July 27, 2021
Our environment is changing rapidly as a consequence of the climate crisis, and the loss of biodiversity is becoming more of a problem. Conservationist need to accurately identifying plants and animals in order to have the best possible chance to protect them. They also need to understand the environment they live in, and the conditions they can withstand. A plant that is able to survive in hot and dry climates, and needs fire to germinate for example may have a better chance of surviving in our warming climate than one that requires sub zero temperatures for part of the year.
There are many plant species that have not yet been identified or classified, in particular those species living in the tropics. Researchers from the University of Oxford, University of Exeter and the Royal Botanic Gardens have been studying plant life in the Bolivian Andes in order to catalogue any new species. They were able to identify five new species of plants with the help of local collaborators. The plants all belong in the Jacquemontia genus, which are a type of flowering vine sometimes called ‘clustervine’. Some of the newly identified species have only been discovered in one location at this stage.
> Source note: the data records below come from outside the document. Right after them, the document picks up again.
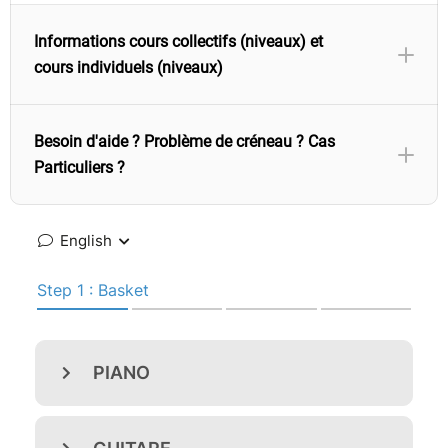
Informations cours collectifs (niveaux) et
cours individuels (niveaux)
Besoin d'aide ? Problème de créneau ? Cas
Particuliers ?
Vous ne trouvez pas le créneau adapté à vos
recherches ?
Vous souhaitez bénéficier d'une durée de cours
individuel plus grande (45 ou 60 minutes) ?
L'élève est en situation de handicap, à mobilité
réduite ou ayant des troubles du spectre de
l'autisme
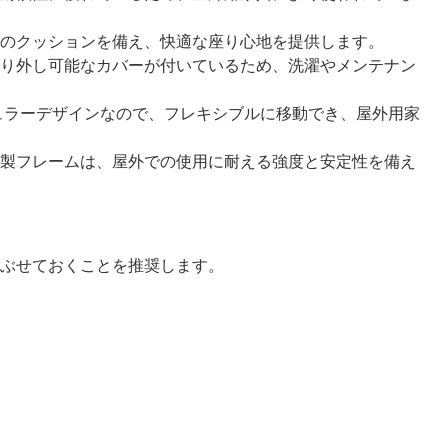
のクッションを備え、快適な座り心地を提供します。
り外し可能なカバーが付いているため、洗濯やメンテナン
ュラーデザインなので、フレキシブルに移動でき、屋外用家
製フレームは、屋外での使用に耐える強度と安定性を備え
ぶせておくことを推奨します。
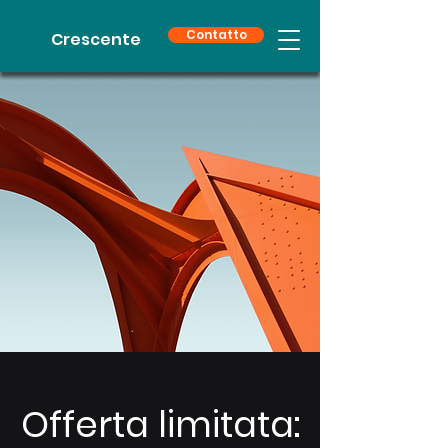
Contatto
Crescente
Offerta limitata:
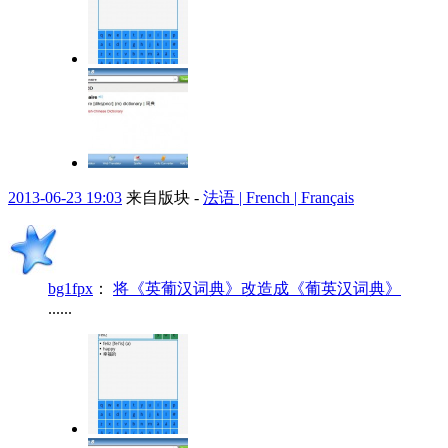
2013-06-23 19:03
来自版块 -
法语 | French | Français
bg1fpx
：
将《英葡汉词典》改造成《葡英汉词典》
......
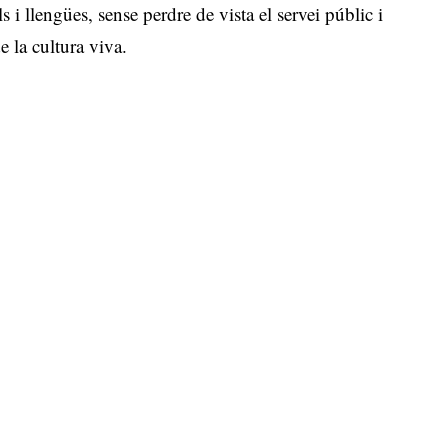
 i llengües, sense perdre de vista el servei públic i
e la cultura viva.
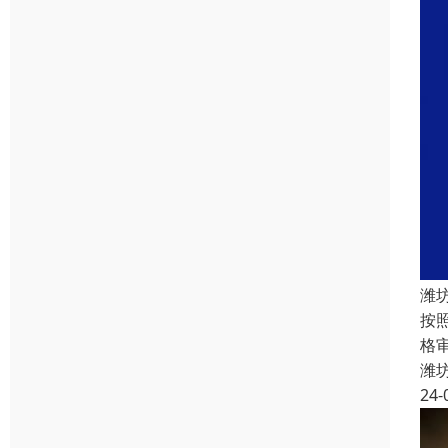
潍
按
格
潍
24-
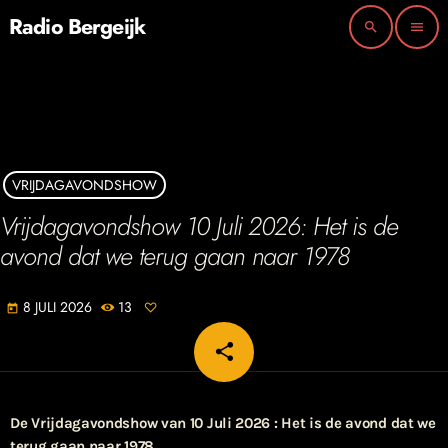
Radio Bergeijk
search
menu
VRIJDAGAVONDSHOW
Vrijdagavondshow 10 Juli 2026: Het is de
avond dat we terug gaan naar 1978
8 JULI 2026
13
today
share
email
De Vrijdagavondshow van 10 Juli 2026 : Het is de avond dat we
terug gaan naar 1978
Plants that grow in only one area are particularly susceptible to habitat destruction and invasive pests, so the researchers are keen to discover if the new species grow in numerous places. As well as learning more about the new species, the researchers also wish to learn more about the habitats where they live, such as rocky outcrops which can be harsh environments for plants to survive in. Learning more about how these new species survive in harsh environments will allow the researchers to discover more about how they can adapt in the face of changes to our climate.